== TASK TO COMPLETE ==
Using the records below, transcribe word for word the stretch from the line that contains "staining of carcinoma" through the line that contains "staining of endometrial", both end lines included, and nothing else.

== DATA EXCERPTS ==
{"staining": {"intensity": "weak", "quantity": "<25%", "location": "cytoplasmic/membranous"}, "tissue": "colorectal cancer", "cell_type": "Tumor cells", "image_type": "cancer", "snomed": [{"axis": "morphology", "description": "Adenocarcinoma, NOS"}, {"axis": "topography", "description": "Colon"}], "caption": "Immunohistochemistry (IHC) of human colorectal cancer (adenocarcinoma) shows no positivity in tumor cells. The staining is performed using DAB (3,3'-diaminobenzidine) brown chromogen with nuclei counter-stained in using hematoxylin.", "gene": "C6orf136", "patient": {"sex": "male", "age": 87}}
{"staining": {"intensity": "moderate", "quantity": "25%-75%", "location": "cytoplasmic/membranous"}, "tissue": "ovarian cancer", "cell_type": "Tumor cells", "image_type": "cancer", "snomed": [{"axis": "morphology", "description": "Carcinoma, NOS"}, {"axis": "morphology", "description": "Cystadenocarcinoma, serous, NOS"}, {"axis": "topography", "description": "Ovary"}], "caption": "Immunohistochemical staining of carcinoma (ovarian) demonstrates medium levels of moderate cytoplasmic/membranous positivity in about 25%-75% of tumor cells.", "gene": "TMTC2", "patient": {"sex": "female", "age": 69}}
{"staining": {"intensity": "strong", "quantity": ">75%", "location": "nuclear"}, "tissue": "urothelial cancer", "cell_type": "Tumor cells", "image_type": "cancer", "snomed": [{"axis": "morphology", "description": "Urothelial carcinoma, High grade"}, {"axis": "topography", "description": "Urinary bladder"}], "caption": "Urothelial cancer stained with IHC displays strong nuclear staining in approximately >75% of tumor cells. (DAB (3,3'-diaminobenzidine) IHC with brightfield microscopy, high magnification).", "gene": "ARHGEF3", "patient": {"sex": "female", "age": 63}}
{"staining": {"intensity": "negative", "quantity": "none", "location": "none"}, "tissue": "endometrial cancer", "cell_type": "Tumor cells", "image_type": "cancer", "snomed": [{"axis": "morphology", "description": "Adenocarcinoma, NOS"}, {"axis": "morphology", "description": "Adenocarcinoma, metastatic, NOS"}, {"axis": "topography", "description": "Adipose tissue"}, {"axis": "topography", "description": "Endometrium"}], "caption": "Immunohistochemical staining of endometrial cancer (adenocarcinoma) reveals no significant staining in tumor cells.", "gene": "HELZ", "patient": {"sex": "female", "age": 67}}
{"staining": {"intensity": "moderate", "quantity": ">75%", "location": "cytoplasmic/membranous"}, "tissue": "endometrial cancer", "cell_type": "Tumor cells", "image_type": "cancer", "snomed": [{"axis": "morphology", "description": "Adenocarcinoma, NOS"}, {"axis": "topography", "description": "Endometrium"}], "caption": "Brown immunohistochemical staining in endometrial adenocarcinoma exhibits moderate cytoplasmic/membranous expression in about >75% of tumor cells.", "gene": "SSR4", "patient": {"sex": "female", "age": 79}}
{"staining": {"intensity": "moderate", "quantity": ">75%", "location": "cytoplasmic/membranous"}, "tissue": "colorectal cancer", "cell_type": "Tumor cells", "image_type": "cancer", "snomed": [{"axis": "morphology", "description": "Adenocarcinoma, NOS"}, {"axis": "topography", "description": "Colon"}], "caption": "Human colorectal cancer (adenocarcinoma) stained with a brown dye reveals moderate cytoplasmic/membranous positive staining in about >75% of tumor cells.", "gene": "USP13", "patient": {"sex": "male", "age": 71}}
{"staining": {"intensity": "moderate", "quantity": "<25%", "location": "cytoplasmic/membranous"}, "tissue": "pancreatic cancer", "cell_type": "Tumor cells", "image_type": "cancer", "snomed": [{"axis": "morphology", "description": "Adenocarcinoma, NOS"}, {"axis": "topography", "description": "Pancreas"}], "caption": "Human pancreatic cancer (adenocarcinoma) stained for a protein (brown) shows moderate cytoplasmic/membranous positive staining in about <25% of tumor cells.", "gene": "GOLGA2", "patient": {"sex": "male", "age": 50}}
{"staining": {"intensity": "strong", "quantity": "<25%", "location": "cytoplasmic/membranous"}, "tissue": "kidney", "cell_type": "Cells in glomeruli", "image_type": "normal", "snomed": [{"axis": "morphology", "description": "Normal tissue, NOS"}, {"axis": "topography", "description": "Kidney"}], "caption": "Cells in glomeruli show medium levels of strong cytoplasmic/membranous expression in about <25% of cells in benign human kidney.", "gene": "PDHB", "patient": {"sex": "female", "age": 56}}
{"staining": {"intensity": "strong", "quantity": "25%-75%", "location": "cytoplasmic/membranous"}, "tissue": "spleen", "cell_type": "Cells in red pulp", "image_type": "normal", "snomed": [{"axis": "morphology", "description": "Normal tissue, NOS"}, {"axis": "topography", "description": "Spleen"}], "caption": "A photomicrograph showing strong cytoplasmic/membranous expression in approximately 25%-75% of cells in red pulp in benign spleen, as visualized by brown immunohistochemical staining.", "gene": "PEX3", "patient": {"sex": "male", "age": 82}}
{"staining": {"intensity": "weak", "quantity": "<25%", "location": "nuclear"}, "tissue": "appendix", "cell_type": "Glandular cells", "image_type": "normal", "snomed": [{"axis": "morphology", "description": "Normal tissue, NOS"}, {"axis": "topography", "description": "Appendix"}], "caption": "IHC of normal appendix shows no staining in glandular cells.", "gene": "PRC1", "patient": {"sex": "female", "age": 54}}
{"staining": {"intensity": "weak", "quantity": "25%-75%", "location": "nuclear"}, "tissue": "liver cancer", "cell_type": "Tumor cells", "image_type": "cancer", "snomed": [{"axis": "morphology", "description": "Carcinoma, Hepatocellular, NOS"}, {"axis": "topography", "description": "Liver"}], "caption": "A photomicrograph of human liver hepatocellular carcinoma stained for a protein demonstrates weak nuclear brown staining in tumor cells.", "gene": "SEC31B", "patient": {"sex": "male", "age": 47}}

== RESPONSE BELOW ==
{"staining": {"intensity": "moderate", "quantity": "25%-75%", "location": "cytoplasmic/membranous"}, "tissue": "ovarian cancer", "cell_type": "Tumor cells", "image_type": "cancer", "snomed": [{"axis": "morphology", "description": "Carcinoma, NOS"}, {"axis": "morphology", "description": "Cystadenocarcinoma, serous, NOS"}, {"axis": "topography", "description": "Ovary"}], "caption": "Immunohistochemical staining of carcinoma (ovarian) demonstrates medium levels of moderate cytoplasmic/membranous positivity in about 25%-75% of tumor cells.", "gene": "TMTC2", "patient": {"sex": "female", "age": 69}}
{"staining": {"intensity": "strong", "quantity": ">75%", "location": "nuclear"}, "tissue": "urothelial cancer", "cell_type": "Tumor cells", "image_type": "cancer", "snomed": [{"axis": "morphology", "description": "Urothelial carcinoma, High grade"}, {"axis": "topography", "description": "Urinary bladder"}], "caption": "Urothelial cancer stained with IHC displays strong nuclear staining in approximately >75% of tumor cells. (DAB (3,3'-diaminobenzidine) IHC with brightfield microscopy, high magnification).", "gene": "ARHGEF3", "patient": {"sex": "female", "age": 63}}
{"staining": {"intensity": "negative", "quantity": "none", "location": "none"}, "tissue": "endometrial cancer", "cell_type": "Tumor cells", "image_type": "cancer", "snomed": [{"axis": "morphology", "description": "Adenocarcinoma, NOS"}, {"axis": "morphology", "description": "Adenocarcinoma, metastatic, NOS"}, {"axis": "topography", "description": "Adipose tissue"}, {"axis": "topography", "description": "Endometrium"}], "caption": "Immunohistochemical staining of endometrial cancer (adenocarcinoma) reveals no significant staining in tumor cells.", "gene": "HELZ", "patient": {"sex": "female", "age": 67}}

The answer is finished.